What is required
Look through the entries below, please, and copy every line with the word "Page".

Records from a dataset
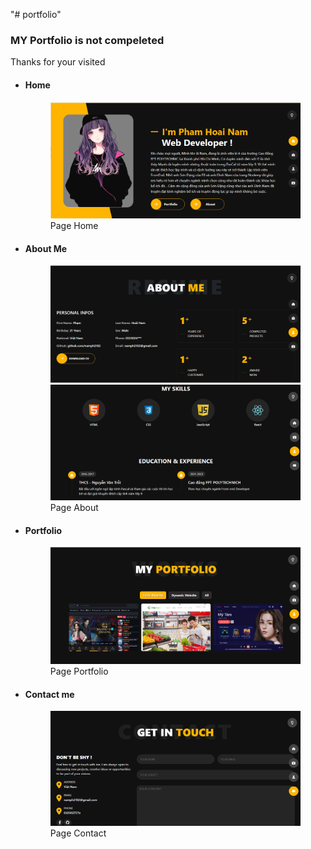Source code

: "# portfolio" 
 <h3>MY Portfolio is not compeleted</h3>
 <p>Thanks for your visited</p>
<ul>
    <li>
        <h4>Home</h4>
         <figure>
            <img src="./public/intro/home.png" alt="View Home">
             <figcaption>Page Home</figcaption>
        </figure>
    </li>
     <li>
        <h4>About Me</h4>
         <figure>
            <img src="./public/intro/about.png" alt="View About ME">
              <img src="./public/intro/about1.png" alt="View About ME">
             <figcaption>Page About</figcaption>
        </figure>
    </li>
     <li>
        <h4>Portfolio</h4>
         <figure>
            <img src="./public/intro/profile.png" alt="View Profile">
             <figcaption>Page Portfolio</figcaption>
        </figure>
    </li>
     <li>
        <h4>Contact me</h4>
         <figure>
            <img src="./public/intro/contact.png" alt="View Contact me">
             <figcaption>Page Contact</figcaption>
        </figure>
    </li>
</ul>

Solution to this task
             <figcaption>Page Home</figcaption>
             <figcaption>Page About</figcaption>
             <figcaption>Page Portfolio</figcaption>
             <figcaption>Page Contact</figcaption>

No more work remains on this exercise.